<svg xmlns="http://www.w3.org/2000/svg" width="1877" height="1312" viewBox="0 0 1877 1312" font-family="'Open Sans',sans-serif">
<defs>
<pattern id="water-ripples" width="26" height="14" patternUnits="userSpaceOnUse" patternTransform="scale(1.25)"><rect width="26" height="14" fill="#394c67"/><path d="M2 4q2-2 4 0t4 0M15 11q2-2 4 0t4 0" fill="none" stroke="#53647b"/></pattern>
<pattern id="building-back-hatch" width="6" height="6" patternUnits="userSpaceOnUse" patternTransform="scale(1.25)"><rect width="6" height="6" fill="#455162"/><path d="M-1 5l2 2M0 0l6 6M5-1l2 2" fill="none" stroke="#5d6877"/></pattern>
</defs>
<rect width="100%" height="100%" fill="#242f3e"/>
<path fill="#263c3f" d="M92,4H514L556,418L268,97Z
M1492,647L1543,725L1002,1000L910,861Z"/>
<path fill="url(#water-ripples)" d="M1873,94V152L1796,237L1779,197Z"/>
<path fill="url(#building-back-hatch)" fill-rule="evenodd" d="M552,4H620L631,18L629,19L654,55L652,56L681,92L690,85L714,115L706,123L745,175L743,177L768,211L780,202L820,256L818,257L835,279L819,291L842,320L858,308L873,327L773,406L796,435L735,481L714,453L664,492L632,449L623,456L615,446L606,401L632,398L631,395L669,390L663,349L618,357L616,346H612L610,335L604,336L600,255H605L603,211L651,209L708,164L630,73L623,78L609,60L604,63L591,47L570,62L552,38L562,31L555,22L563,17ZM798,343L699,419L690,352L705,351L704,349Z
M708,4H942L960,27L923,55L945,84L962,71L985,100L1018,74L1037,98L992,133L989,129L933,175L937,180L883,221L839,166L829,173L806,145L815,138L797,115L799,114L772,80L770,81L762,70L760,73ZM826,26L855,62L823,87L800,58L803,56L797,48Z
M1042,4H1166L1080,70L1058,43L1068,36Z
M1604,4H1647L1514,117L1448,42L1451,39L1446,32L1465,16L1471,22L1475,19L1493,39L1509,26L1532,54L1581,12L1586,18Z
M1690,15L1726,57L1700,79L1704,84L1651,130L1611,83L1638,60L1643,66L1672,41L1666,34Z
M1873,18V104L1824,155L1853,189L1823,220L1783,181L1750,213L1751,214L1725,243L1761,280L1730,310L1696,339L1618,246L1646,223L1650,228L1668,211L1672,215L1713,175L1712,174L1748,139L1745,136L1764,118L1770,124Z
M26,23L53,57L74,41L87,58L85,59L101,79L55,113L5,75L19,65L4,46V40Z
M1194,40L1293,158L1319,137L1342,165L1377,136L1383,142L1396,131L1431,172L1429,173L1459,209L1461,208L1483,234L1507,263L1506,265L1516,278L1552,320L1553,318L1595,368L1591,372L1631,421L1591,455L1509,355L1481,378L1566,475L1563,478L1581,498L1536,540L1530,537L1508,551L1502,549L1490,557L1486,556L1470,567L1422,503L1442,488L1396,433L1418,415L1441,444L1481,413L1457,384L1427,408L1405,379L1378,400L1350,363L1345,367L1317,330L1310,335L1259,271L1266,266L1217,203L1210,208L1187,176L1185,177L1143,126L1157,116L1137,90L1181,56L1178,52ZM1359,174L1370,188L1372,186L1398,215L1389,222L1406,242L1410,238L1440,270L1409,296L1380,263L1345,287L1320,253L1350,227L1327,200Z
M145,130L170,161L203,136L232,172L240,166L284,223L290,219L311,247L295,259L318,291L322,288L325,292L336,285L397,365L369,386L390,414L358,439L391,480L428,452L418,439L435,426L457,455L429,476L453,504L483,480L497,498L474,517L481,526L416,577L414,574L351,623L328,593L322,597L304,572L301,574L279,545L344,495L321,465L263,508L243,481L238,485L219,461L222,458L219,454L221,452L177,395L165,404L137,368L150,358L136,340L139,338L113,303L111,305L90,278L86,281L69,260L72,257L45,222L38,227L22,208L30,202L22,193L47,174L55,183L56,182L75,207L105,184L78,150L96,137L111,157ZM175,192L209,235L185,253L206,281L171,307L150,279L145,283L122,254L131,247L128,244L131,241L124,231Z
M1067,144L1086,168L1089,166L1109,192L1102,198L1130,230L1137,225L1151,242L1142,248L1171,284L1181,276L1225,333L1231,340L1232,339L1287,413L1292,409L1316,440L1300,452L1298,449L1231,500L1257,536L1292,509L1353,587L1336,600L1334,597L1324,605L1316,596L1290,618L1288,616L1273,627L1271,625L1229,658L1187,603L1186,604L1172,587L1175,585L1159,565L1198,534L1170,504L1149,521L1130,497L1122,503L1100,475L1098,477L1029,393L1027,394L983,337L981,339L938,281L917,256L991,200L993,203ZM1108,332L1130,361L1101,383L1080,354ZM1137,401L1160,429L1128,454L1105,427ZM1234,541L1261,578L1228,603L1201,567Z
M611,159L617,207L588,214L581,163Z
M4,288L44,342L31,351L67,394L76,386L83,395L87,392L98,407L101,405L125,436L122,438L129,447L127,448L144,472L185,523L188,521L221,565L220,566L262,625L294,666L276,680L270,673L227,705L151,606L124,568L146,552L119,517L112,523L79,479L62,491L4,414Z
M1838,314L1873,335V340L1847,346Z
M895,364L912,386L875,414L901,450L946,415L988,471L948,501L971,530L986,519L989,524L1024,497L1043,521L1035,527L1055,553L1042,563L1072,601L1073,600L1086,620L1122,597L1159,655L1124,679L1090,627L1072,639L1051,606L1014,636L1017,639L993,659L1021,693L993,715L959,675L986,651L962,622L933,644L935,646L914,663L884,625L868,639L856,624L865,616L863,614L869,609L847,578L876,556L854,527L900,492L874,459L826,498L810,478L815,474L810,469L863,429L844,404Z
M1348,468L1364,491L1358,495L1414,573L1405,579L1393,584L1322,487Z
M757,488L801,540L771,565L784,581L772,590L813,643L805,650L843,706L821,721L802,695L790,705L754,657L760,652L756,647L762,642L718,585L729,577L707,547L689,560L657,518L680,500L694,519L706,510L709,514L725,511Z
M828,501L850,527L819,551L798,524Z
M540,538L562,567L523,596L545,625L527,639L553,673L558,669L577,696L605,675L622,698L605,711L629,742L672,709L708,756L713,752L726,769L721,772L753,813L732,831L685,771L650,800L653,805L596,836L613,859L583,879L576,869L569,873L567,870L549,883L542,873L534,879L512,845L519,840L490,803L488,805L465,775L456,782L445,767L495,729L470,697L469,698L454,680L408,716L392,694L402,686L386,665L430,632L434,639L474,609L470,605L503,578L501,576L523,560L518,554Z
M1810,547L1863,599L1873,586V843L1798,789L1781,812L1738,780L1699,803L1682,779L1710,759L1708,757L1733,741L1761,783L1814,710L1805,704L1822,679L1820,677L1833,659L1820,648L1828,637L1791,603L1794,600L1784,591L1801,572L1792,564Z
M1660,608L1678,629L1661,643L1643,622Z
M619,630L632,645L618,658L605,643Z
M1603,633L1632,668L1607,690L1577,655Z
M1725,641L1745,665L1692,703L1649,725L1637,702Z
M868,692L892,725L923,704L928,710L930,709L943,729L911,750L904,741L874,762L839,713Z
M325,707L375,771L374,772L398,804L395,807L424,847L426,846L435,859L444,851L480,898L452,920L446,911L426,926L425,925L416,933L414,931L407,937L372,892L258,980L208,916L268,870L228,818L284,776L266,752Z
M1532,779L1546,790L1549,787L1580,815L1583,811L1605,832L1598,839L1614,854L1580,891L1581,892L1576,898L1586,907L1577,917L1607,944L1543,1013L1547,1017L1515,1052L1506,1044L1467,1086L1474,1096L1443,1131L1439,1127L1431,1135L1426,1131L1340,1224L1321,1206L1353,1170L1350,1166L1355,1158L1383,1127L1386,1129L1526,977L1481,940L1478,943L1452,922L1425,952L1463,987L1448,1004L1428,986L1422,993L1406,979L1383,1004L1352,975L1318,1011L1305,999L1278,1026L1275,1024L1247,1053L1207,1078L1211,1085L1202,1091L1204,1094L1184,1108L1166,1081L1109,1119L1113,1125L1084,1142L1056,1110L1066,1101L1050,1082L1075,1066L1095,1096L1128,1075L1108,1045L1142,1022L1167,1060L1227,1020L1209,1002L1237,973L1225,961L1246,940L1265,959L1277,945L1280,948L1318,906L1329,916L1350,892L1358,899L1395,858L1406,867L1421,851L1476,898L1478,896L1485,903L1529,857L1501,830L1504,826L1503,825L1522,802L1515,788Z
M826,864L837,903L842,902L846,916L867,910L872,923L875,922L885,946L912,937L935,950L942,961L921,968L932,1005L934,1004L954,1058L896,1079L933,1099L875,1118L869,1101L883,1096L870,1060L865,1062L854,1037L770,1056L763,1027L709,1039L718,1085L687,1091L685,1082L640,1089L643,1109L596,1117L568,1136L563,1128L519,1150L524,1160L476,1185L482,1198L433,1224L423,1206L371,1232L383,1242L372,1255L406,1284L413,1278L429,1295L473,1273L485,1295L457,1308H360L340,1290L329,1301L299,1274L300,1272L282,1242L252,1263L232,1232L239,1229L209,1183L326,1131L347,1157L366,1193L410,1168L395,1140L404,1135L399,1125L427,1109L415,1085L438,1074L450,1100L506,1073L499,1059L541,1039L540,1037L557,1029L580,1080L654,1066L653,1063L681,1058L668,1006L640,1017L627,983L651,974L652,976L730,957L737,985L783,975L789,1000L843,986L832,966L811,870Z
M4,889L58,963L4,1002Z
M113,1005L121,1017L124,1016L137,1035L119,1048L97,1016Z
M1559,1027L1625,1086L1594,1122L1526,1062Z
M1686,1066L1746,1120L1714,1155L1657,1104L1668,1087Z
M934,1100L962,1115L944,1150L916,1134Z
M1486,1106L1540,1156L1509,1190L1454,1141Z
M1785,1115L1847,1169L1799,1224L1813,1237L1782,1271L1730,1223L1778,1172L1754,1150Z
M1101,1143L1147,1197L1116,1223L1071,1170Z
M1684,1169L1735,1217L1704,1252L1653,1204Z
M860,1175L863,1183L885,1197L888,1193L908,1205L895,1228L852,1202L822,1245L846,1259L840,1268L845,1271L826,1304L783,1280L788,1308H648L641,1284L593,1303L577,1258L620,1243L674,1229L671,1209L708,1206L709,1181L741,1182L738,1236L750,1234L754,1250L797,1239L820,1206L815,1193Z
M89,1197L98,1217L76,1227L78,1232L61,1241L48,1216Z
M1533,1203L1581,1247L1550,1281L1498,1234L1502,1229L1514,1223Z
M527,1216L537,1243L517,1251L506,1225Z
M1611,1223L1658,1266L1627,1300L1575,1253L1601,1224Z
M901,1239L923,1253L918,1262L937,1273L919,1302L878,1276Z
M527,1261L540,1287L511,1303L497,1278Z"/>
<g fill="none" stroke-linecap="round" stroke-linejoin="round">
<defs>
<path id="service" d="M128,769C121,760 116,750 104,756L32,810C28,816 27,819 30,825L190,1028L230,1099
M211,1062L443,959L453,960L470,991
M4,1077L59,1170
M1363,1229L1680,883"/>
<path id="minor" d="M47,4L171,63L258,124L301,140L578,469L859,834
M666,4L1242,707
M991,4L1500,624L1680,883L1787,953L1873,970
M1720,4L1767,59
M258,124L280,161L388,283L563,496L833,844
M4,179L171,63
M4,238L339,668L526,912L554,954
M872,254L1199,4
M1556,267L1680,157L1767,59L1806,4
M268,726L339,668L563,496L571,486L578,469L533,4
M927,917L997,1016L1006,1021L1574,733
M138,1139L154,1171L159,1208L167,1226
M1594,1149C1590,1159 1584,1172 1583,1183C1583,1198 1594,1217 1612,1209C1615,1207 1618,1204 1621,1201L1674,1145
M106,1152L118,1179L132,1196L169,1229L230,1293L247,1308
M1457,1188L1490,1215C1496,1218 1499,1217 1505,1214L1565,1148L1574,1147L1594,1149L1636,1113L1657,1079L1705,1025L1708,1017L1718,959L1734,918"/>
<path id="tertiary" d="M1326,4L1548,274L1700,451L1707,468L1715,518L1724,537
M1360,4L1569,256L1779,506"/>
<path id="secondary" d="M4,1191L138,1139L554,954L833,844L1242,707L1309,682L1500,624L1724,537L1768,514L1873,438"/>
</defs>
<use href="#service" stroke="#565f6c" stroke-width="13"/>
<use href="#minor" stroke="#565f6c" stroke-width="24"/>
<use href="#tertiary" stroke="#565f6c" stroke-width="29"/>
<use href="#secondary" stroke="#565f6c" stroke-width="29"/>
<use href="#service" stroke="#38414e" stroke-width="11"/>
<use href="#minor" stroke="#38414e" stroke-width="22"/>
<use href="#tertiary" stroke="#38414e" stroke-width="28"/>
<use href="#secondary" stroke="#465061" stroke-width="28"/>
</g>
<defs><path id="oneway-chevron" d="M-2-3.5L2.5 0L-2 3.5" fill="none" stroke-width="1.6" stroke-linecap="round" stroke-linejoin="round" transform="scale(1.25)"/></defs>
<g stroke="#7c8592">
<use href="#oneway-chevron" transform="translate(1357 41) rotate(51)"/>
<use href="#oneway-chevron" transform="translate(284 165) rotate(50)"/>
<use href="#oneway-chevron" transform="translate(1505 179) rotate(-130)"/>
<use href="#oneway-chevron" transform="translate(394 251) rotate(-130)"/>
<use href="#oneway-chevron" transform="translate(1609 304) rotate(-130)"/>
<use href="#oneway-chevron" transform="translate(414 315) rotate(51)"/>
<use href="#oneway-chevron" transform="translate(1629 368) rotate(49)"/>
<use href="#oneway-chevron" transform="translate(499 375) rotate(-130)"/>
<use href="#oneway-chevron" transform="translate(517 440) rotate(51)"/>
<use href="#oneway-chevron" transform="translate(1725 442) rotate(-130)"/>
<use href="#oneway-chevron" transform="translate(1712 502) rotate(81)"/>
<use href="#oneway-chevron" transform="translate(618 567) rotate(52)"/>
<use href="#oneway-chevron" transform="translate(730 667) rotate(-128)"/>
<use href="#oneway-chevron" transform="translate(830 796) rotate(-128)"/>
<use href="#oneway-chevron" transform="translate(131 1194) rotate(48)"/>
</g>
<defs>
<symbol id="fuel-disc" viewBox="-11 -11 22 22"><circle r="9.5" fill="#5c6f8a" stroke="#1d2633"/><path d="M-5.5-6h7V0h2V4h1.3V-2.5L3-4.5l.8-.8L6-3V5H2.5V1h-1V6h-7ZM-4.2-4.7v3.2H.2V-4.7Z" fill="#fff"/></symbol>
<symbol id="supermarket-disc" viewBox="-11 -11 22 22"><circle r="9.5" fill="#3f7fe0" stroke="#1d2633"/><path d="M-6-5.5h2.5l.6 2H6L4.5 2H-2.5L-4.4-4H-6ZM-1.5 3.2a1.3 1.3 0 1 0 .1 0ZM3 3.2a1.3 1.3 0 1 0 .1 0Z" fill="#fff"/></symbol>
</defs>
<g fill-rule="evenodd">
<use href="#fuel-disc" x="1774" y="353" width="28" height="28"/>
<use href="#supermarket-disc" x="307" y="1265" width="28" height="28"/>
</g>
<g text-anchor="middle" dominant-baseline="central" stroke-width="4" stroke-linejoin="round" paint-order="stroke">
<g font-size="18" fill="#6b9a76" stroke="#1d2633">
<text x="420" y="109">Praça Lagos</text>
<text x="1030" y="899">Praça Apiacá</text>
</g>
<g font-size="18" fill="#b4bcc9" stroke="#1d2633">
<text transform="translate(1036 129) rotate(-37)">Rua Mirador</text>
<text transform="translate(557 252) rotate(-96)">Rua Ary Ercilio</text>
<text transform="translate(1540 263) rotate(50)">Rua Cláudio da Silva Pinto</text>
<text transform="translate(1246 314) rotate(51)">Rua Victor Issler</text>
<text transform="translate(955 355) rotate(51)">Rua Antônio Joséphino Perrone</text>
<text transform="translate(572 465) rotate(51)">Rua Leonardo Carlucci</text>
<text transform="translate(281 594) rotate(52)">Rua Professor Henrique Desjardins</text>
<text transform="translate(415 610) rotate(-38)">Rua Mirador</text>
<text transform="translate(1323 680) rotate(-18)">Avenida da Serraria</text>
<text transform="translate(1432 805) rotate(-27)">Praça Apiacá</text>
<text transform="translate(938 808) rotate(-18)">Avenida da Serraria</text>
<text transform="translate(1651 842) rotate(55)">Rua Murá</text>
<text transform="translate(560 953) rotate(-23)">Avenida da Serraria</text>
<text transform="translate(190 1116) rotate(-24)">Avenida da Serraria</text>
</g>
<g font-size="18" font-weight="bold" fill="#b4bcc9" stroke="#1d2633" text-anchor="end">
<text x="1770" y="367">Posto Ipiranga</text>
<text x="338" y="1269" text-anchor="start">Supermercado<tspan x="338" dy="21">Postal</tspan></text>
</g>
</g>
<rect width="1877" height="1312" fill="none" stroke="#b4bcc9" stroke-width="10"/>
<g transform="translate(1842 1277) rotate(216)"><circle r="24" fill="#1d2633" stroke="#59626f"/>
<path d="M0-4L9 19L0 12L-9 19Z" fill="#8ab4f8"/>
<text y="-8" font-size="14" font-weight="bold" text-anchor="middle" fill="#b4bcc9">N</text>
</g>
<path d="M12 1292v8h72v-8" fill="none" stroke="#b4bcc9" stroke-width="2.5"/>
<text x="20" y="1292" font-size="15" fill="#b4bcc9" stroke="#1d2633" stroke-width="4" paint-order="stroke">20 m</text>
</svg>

______

- _WHAT YOU NEED TO DO_
Pick out all lines from the data above in which the word "order" appears.

- _YOUR SOLUTION_
<g text-anchor="middle" dominant-baseline="central" stroke-width="4" stroke-linejoin="round" paint-order="stroke">
<text x="20" y="1292" font-size="15" fill="#b4bcc9" stroke="#1d2633" stroke-width="4" paint-order="stroke">20 m</text>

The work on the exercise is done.